## Your task
Return only the lines below starting at the line containing "right ankle: (428, 555)" and ending at the line containing "left knee: (202, 359)", both included, exactly as they are and with no pictures.

◆ ◆ ◆ ◆

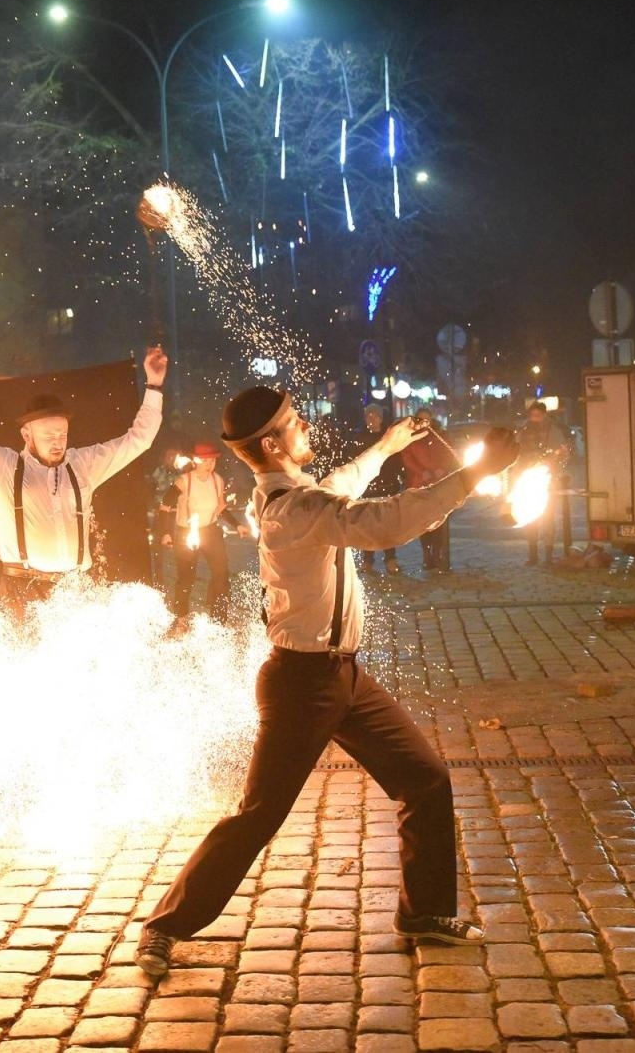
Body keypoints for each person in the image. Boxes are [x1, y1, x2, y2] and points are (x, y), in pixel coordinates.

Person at [135, 387, 519, 976]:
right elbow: (386, 522)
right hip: (300, 685)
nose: (305, 423)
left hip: (344, 679)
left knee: (425, 781)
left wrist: (388, 444)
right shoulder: (294, 511)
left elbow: (345, 481)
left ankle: (423, 913)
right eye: (294, 421)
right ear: (272, 444)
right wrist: (471, 476)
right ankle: (164, 926)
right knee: (258, 816)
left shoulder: (307, 497)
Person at [0, 345, 166, 616]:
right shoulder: (4, 467)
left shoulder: (83, 465)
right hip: (23, 591)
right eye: (49, 435)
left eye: (62, 434)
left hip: (76, 589)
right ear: (27, 435)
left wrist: (154, 385)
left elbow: (138, 440)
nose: (58, 442)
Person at [159, 442, 248, 620]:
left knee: (221, 575)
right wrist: (166, 532)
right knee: (186, 578)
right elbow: (165, 506)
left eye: (213, 461)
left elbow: (220, 508)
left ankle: (219, 618)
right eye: (207, 461)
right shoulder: (184, 481)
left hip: (211, 532)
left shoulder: (217, 481)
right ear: (197, 461)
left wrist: (237, 524)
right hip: (187, 534)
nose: (211, 465)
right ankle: (181, 618)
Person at [516, 400, 572, 565]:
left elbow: (563, 454)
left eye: (537, 415)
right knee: (530, 518)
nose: (534, 418)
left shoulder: (553, 431)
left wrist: (555, 465)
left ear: (544, 415)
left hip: (548, 478)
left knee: (548, 518)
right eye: (532, 415)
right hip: (527, 478)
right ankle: (533, 554)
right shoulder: (524, 431)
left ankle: (548, 555)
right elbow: (517, 453)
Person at [400, 413, 459, 573]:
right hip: (420, 483)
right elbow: (407, 458)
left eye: (427, 418)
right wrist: (422, 472)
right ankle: (428, 555)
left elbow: (449, 454)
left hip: (440, 482)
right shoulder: (411, 436)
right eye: (421, 418)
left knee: (441, 520)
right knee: (424, 522)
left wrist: (442, 469)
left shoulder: (441, 435)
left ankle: (440, 554)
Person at [355, 406, 405, 575]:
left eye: (374, 415)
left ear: (380, 418)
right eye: (368, 415)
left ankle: (391, 559)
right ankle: (367, 562)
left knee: (387, 526)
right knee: (368, 527)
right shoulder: (359, 438)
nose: (371, 419)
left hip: (387, 486)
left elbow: (395, 460)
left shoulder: (386, 438)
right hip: (368, 488)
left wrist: (395, 478)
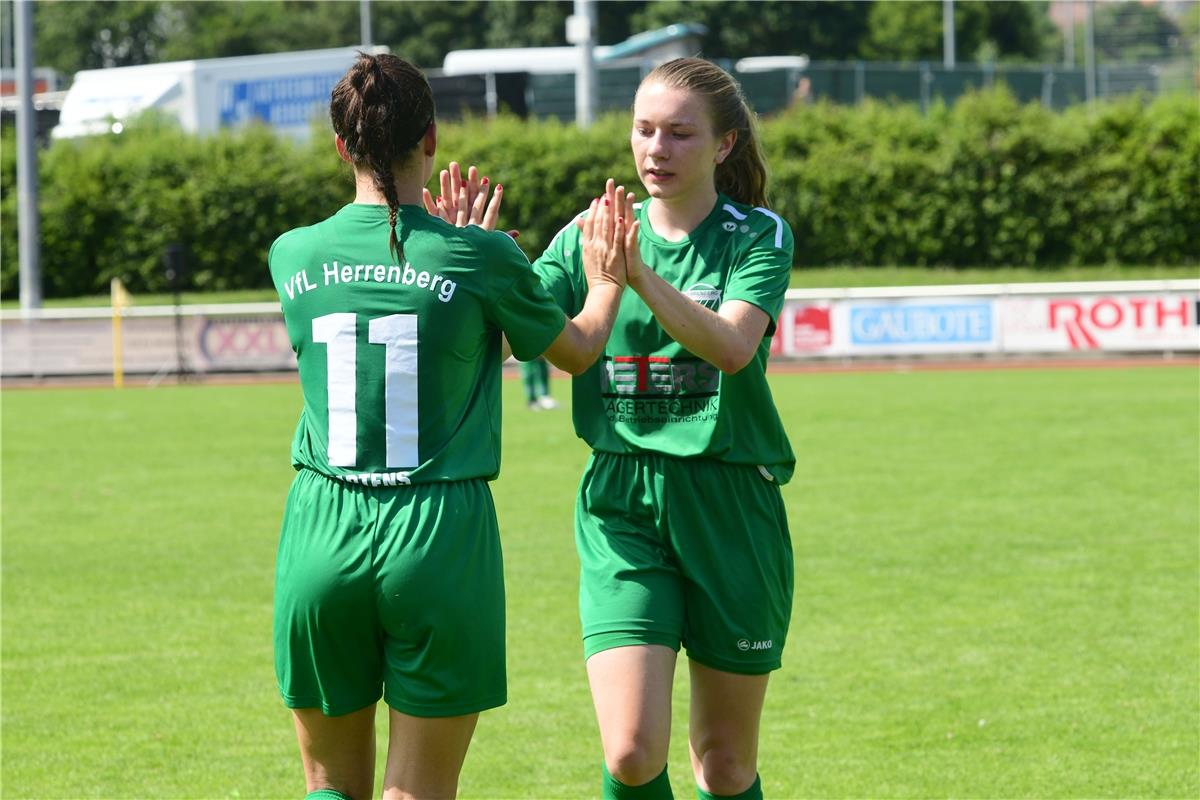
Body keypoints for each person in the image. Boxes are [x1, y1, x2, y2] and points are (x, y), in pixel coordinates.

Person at [267, 53, 627, 800]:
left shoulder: (291, 255)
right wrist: (604, 279)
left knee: (329, 788)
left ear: (342, 146)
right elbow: (580, 350)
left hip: (320, 528)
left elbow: (387, 295)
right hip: (437, 532)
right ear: (430, 139)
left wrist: (451, 252)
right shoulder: (481, 258)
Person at [530, 58, 796, 800]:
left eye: (681, 134)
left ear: (723, 146)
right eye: (645, 130)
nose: (657, 149)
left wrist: (638, 276)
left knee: (725, 764)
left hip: (731, 502)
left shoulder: (757, 236)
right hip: (622, 500)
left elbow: (735, 347)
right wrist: (466, 251)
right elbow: (524, 313)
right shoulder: (587, 233)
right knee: (629, 752)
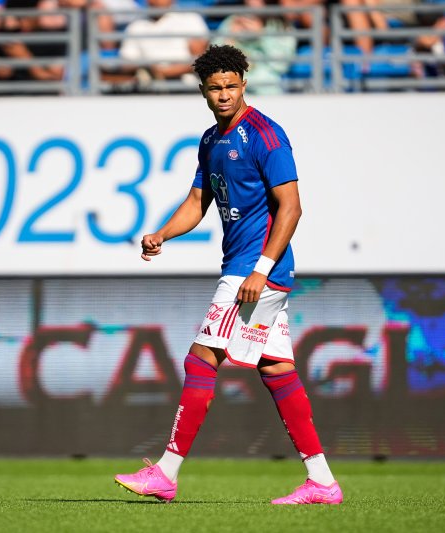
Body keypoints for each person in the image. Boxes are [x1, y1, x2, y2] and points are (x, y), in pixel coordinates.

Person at [114, 44, 343, 506]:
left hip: (254, 271)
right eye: (215, 88)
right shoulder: (210, 140)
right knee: (277, 369)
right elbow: (198, 202)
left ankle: (166, 472)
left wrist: (260, 269)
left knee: (202, 359)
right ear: (202, 90)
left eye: (231, 86)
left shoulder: (266, 135)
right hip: (247, 268)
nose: (223, 95)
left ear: (244, 84)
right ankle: (321, 482)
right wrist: (162, 234)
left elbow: (292, 208)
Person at [117, 0, 209, 89]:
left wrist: (165, 72)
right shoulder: (136, 26)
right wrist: (149, 68)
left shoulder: (190, 19)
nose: (154, 1)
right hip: (149, 89)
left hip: (187, 87)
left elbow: (200, 60)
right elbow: (127, 63)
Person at [212, 0, 297, 95]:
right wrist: (229, 38)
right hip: (233, 89)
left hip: (266, 90)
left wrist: (261, 35)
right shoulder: (233, 21)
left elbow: (281, 66)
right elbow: (213, 57)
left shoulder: (282, 26)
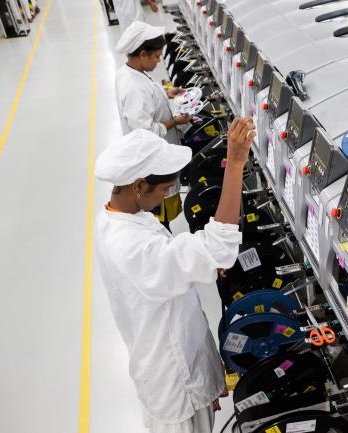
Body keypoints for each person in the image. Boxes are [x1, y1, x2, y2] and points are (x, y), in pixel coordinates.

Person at [94, 119, 255, 433]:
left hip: (176, 364)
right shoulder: (130, 245)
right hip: (175, 385)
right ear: (139, 185)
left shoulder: (118, 216)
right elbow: (217, 248)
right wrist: (235, 164)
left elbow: (173, 268)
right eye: (165, 189)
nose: (168, 196)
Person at [115, 21, 192, 229]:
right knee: (157, 218)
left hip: (152, 160)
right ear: (142, 54)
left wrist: (166, 94)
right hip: (151, 164)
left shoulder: (130, 72)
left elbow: (147, 99)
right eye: (157, 56)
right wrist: (175, 121)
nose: (159, 61)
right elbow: (145, 131)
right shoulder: (134, 88)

◆ ◆ ◆ ◆

## Expected answer
right ankle: (428, 555)
left elbow: (449, 454)
left hip: (440, 482)
right shoulder: (411, 436)
right eye: (421, 418)
left knee: (441, 520)
right knee: (424, 522)
left wrist: (442, 469)
left shoulder: (441, 435)
left ankle: (440, 554)
Person at [355, 406, 405, 575]:
left eye: (374, 415)
left ear: (380, 418)
right eye: (368, 415)
left ankle: (391, 559)
right ankle: (367, 562)
left knee: (387, 526)
right knee: (368, 527)
right shoulder: (359, 438)
nose: (371, 419)
left hip: (387, 486)
left elbow: (395, 460)
left shoulder: (386, 438)
right hip: (368, 488)
left wrist: (395, 478)
Body keypoints for each person in the image. Boxes are [x1, y1, x2, y2] and points are (x, y), in pixel coordinates.

Person at [267, 53, 627, 800]:
left shoulder: (291, 255)
right wrist: (604, 279)
left knee: (329, 788)
left ear: (342, 146)
right elbow: (580, 350)
left hip: (320, 528)
left elbow: (387, 295)
right hip: (437, 532)
right ear: (430, 139)
left wrist: (451, 252)
right shoulder: (481, 258)
Person at [530, 58, 796, 800]:
left eye: (681, 134)
left ear: (723, 146)
right eye: (645, 130)
nose: (657, 149)
left wrist: (638, 276)
left knee: (725, 764)
left hip: (731, 502)
left shoulder: (757, 236)
right hip: (622, 500)
left elbow: (735, 347)
right wrist: (466, 251)
right elbow: (524, 313)
right shoulder: (587, 233)
right knee: (629, 752)
Body keypoints for each person in the image. Boxes are [x1, y1, x2, y2] and points are (x, y), in pixel coordinates.

Person at [114, 44, 343, 506]:
left hip: (254, 271)
right eye: (215, 88)
right shoulder: (210, 140)
right knee: (277, 369)
right elbow: (198, 202)
left ankle: (166, 472)
left wrist: (260, 269)
left knee: (202, 359)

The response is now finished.